厉害了，小蜜蜂！

Zero is an extremely hard concept to understand. Quantities of things—whether they are bundles of fruit, communities of people, or blocks of wood for construction—are vital to our livelihood. But nothing, as far as the brain is concerned, is far different than something.

“0”其实是个很难理解的概念。事物的数量 - 无论是水果，人群还是建材 - 都对我们的生计至关重要。但就大脑而言，“没有东西”远远不同于“某种东西”。

Humans have had a hard time coming to terms with this concept. But our ability to grasp zero as a distinct numerical value is a vital part of modern mathematics, engineering, and technology.

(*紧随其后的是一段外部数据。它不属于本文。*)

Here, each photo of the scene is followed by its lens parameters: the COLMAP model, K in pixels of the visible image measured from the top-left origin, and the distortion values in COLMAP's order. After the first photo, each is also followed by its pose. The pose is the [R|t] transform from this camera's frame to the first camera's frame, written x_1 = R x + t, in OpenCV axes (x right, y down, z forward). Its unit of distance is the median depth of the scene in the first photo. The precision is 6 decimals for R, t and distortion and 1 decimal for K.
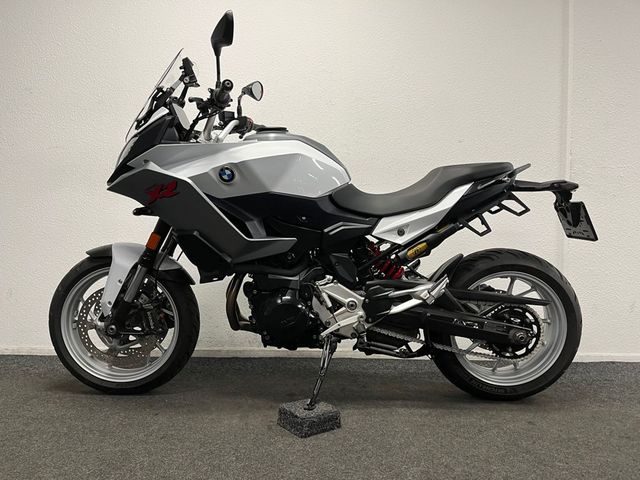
lens RADIAL K [[489.6, 0, 316.7], [0, 489.6, 244.0], [0, 0, 1]] dist [0.014471, 0.000690]
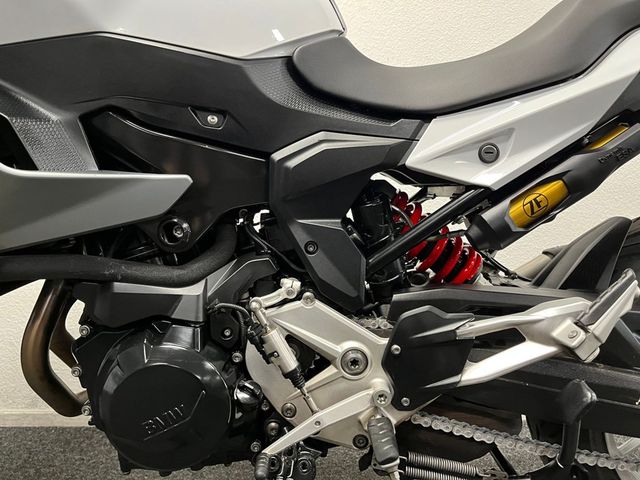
lens RADIAL K [[489.6, 0, 322.7], [0, 489.6, 236.2], [0, 0, 1]] dist [0.014471, 0.000690]
pose [[0.999742, -0.022401, -0.003879, 0.052501], [0.022412, 0.999745, 0.002926, 0.031555], [0.003812, -0.003012, 0.999988, 0.642941]]
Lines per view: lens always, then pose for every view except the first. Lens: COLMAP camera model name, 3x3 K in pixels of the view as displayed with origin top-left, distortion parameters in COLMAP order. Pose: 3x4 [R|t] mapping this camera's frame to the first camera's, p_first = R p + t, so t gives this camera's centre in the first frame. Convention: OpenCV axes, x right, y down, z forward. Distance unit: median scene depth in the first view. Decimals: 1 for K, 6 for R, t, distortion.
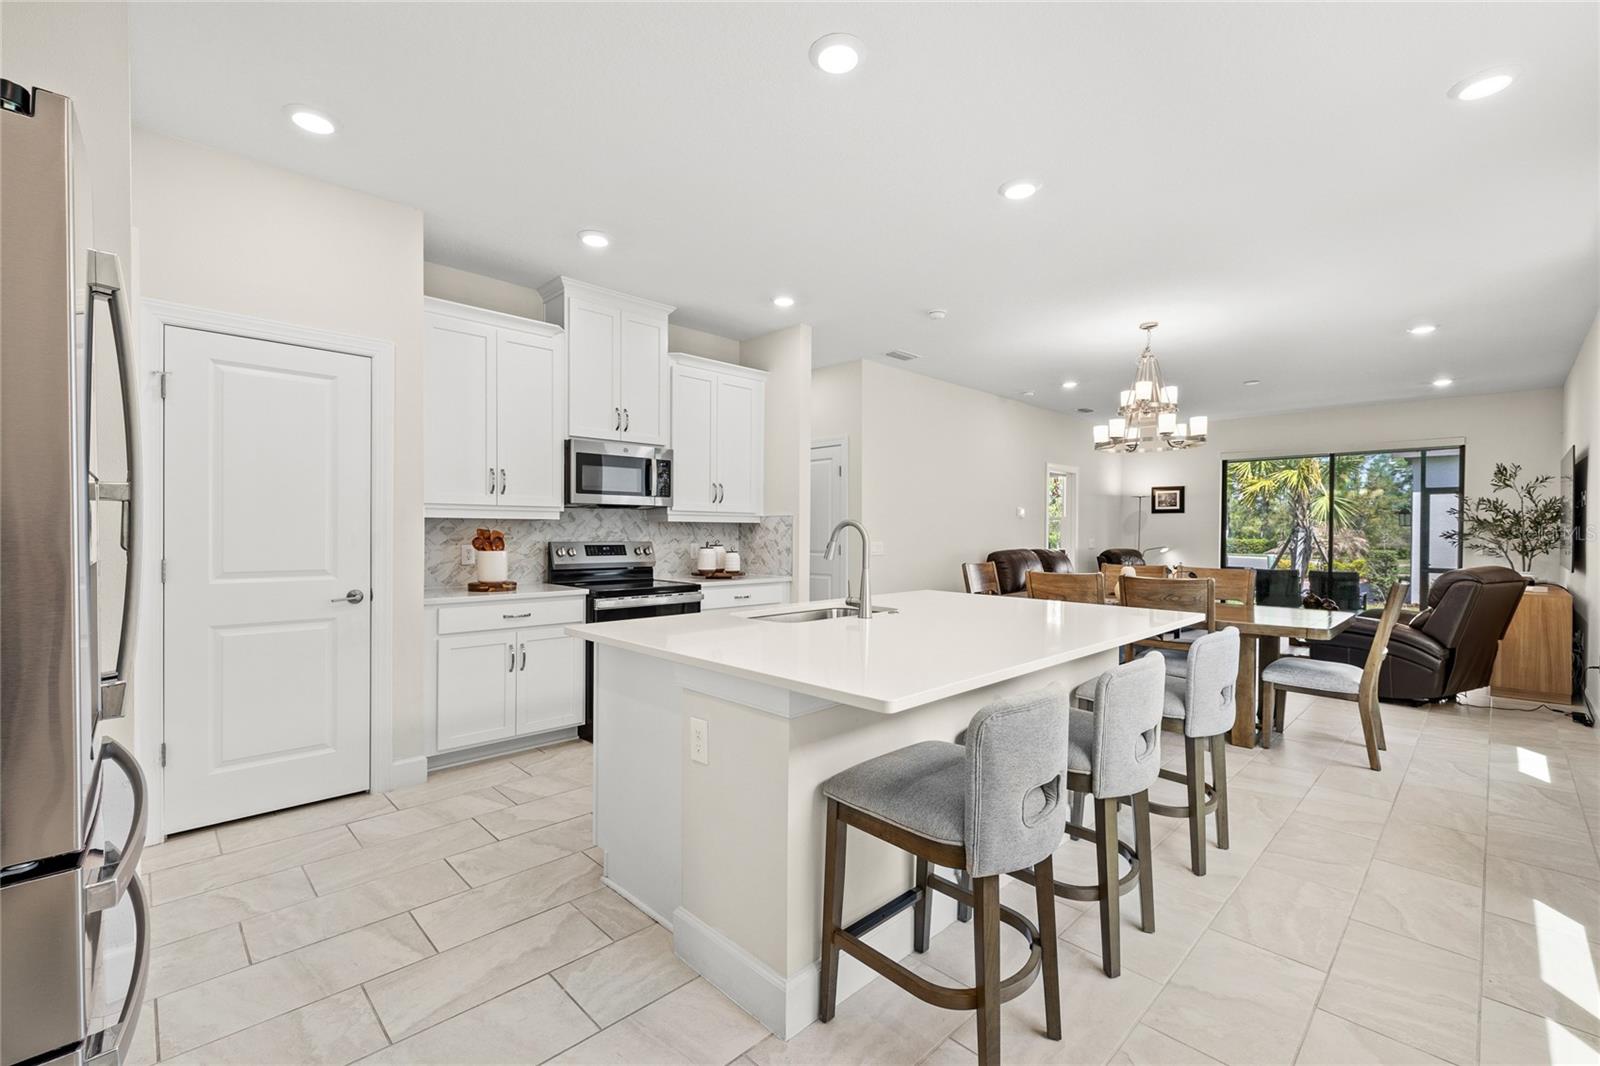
lens RADIAL K [[683.4, 0, 790.5], [0, 683.4, 538.5], [0, 0, 1]] dist [0.001770, -0.000116]
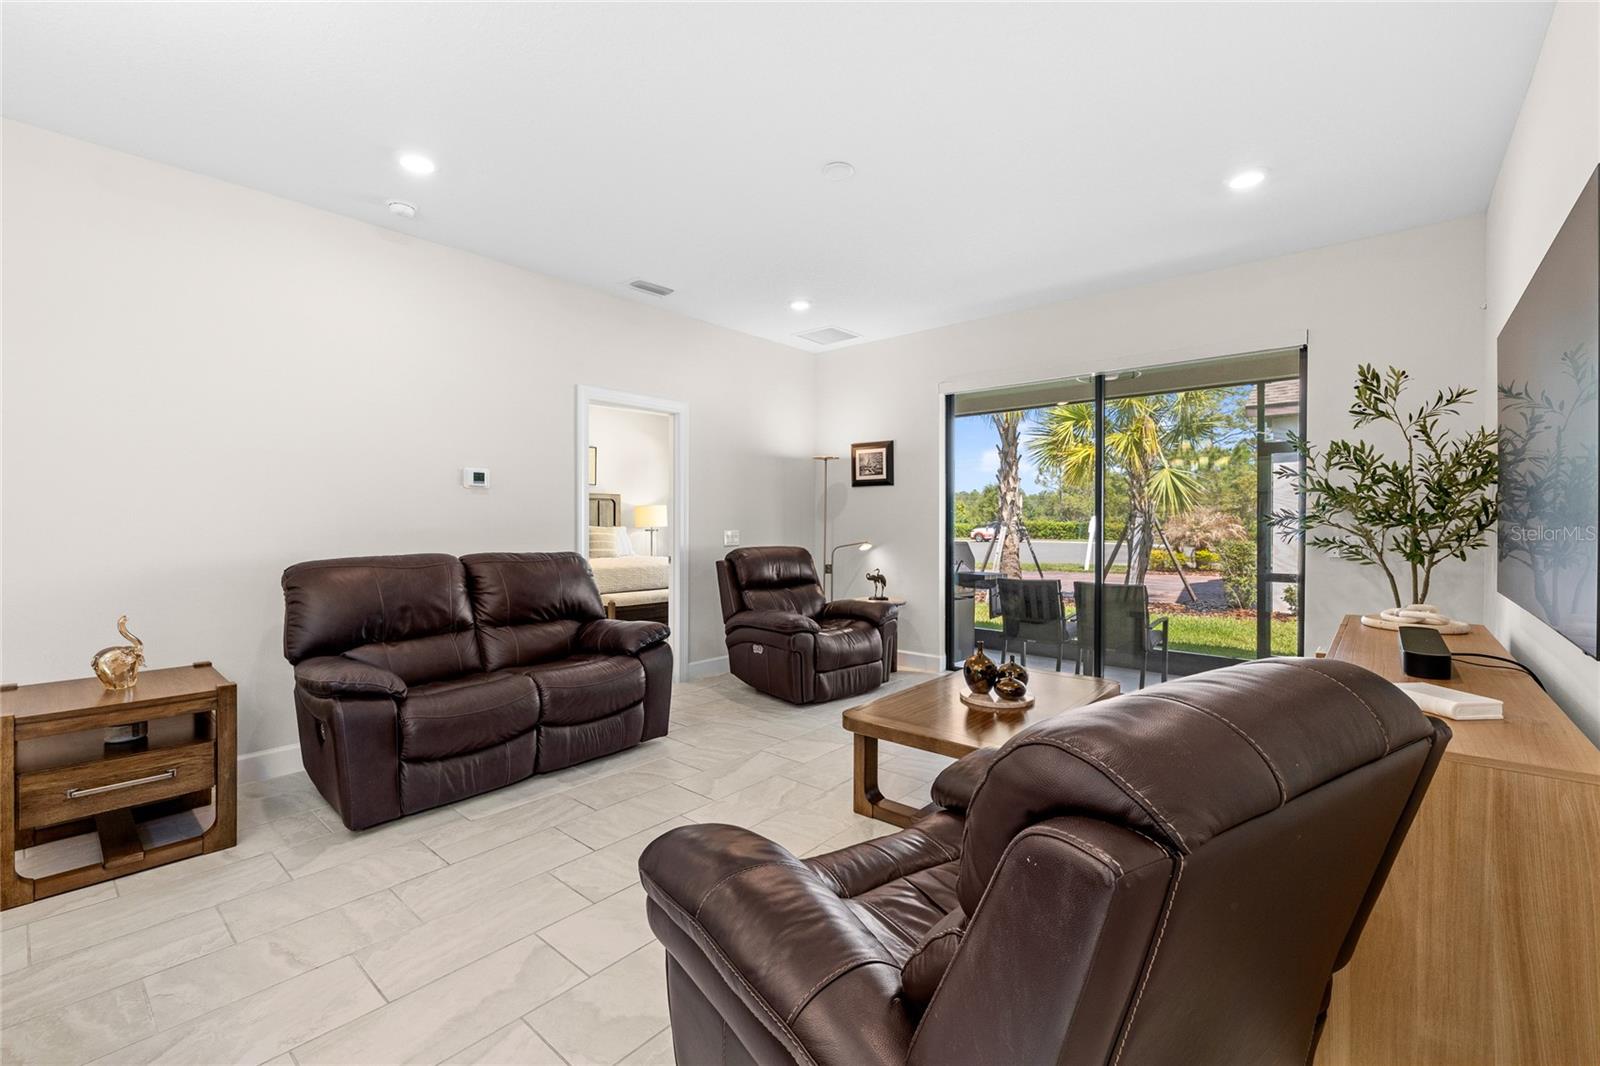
lens RADIAL K [[683.4, 0, 795.0], [0, 683.4, 523.4], [0, 0, 1]] dist [0.001770, -0.000116]
pose [[0.995986, -0.006235, 0.089289, 0.461669], [0.006762, 0.999961, -0.005598, -0.001384], [-0.089250, 0.006179, 0.995990, 0.434732]]
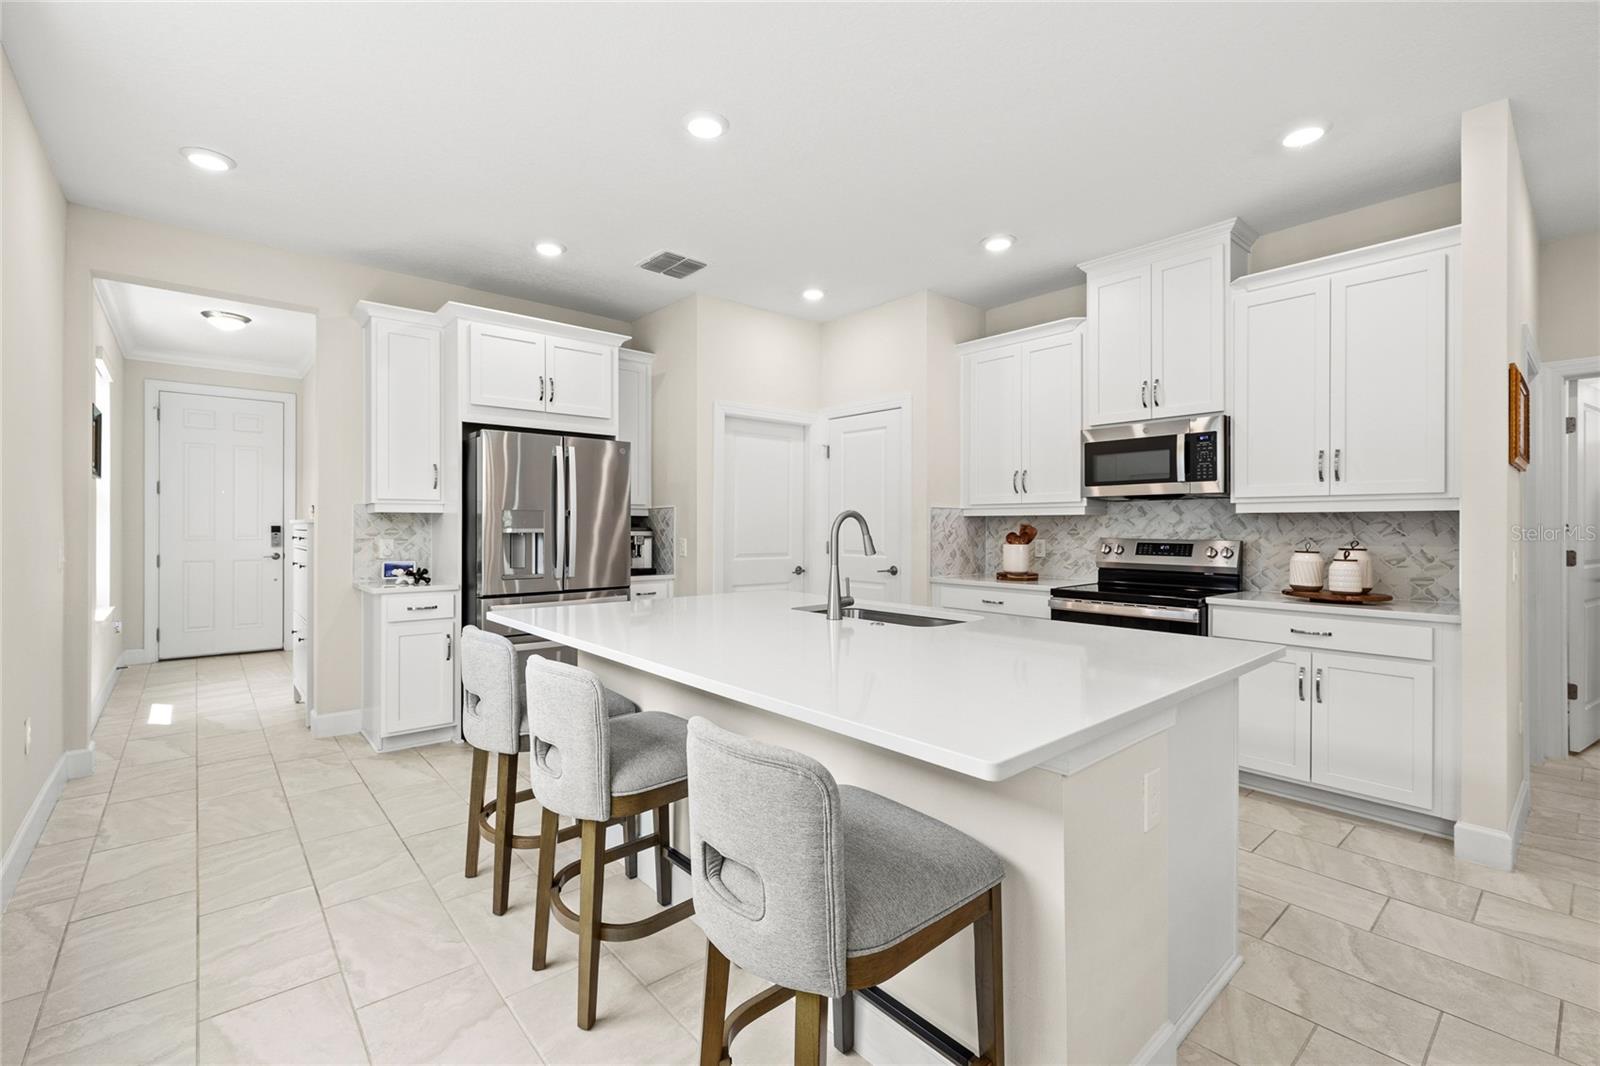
lens RADIAL K [[683.4, 0, 784.7], [0, 683.4, 526.4], [0, 0, 1]] dist [0.001770, -0.000116]
pose [[-0.063359, -0.003503, -0.997985, 1.081924], [-0.012941, 0.999913, -0.002688, -0.005064], [0.997907, 0.012745, -0.063399, 1.058930]]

In recent years, we’ve learned that other animals have also developed an understanding of nothingness. Several species of non-human primates and birds, like the rhesus monkey and the African grey parrot, can all identify “none” as “something.” And, according to a report out this week in the journal Science, honey bees, apparently, belong to that math club as well.

人类很难接受这个概念。但是，我们把零作为一个独特数值的能力是现代数学，工程和技术的重要组成部分。近年来，我们了解到其他动物也开始了解“0”。非人灵长类和鸟类，如猕猴和非洲灰鹦鹉可以理解“0”，而根据本周在《科学》杂志上发表的一篇报道，蜜蜂很可能也可以理解“0”。

We already knew that the honeybee is no dummy. In previous studies, researchers have found that stingers have the intellectual wherewithal to count and discriminate objects in quantities of up to four. That’s already pretty impressive for a species that has far fewer neurons in their brains than any other animal with similar mathematical counting skills. In this new study, scientists at RMIT University in Melbourne, Australia wanted to know if the buzzers could also prove their understanding of zero as a quantitative value. The team was surprised to find that the critters can, indeed: The bees could discriminate a value of one from zero with moderate ability, and that success increased when higher values were compared to zero.

我们已经知道蜜蜂不傻。在以前的研究中，研究人员发现带刺的蜂种拥有智力资源来计数和辨别最多4个物体。对于动物来说，这已经相当令人惊叹，它们大脑中的神经元数量远远低于其他具有相似数学计数技能的动物。在这项新研究中，墨尔本皇家理工大学的科学家们想知道蜜蜂是否也能证明他们对“0”的理解。团队惊讶地发现，这些小动物确实可以：蜜蜂的平均能力可以把一个数值从“0”区分开来，而当较数值与“0”差别更大时，成功率会增加。

To keep the bees interested in counting (a rather boring task), the researchers used sugar water as a reward. They taught the bees that when presented with cards with varying amounts of symbols, sugar water would sit behind the card with the least amount of symbols. The bees understood and would always fly to the low-symbol card—an impressive feat. Then, the researchers presented the bees with another set of two cards: This time, one had nothing on it and the other had either one symbol or more. When judging between zero or one, the bees flew to the card with nothing on it more than the card with one thing, showing that they understood that “nothing” was less than one on the numerical scale. As a whole, the bees were even better at distinguishing zero or nothing from larger numbers like four or five, showing that they understood how a numerical scale works, and where zero sits on it.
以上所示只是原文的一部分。